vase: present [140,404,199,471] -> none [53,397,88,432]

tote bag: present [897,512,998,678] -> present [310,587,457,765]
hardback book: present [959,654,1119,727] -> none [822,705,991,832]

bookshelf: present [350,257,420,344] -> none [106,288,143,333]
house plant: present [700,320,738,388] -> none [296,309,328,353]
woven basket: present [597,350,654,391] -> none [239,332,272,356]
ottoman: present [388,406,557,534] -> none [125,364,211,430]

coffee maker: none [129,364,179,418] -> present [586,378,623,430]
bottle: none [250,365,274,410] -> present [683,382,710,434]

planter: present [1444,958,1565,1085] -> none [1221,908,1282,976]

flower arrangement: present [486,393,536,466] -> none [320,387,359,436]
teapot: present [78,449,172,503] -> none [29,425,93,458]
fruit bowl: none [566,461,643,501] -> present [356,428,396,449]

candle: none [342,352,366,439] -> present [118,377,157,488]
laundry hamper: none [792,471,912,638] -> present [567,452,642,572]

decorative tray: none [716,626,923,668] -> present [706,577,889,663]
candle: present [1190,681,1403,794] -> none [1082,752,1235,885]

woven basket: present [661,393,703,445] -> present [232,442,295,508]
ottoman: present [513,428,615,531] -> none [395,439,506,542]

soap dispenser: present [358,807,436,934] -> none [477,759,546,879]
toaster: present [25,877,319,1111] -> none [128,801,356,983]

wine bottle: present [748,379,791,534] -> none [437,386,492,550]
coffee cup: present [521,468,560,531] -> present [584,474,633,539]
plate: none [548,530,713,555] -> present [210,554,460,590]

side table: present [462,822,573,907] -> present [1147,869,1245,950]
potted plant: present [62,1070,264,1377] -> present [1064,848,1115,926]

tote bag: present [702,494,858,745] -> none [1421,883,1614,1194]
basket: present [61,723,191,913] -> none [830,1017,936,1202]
□ □ □ □
◆ **Job item**
Retype all of the records above without a single alteration.

◆ **Exercise response**
vase: present [140,404,199,471] -> none [53,397,88,432]

tote bag: present [897,512,998,678] -> present [310,587,457,765]
hardback book: present [959,654,1119,727] -> none [822,705,991,832]

bookshelf: present [350,257,420,344] -> none [106,288,143,333]
house plant: present [700,320,738,388] -> none [296,309,328,353]
woven basket: present [597,350,654,391] -> none [239,332,272,356]
ottoman: present [388,406,557,534] -> none [125,364,211,430]

coffee maker: none [129,364,179,418] -> present [586,378,623,430]
bottle: none [250,365,274,410] -> present [683,382,710,434]

planter: present [1444,958,1565,1085] -> none [1221,908,1282,976]

flower arrangement: present [486,393,536,466] -> none [320,387,359,436]
teapot: present [78,449,172,503] -> none [29,425,93,458]
fruit bowl: none [566,461,643,501] -> present [356,428,396,449]

candle: none [342,352,366,439] -> present [118,377,157,488]
laundry hamper: none [792,471,912,638] -> present [567,452,642,572]

decorative tray: none [716,626,923,668] -> present [706,577,889,663]
candle: present [1190,681,1403,794] -> none [1082,752,1235,885]

woven basket: present [661,393,703,445] -> present [232,442,295,508]
ottoman: present [513,428,615,531] -> none [395,439,506,542]

soap dispenser: present [358,807,436,934] -> none [477,759,546,879]
toaster: present [25,877,319,1111] -> none [128,801,356,983]

wine bottle: present [748,379,791,534] -> none [437,386,492,550]
coffee cup: present [521,468,560,531] -> present [584,474,633,539]
plate: none [548,530,713,555] -> present [210,554,460,590]

side table: present [462,822,573,907] -> present [1147,869,1245,950]
potted plant: present [62,1070,264,1377] -> present [1064,848,1115,926]

tote bag: present [702,494,858,745] -> none [1421,883,1614,1194]
basket: present [61,723,191,913] -> none [830,1017,936,1202]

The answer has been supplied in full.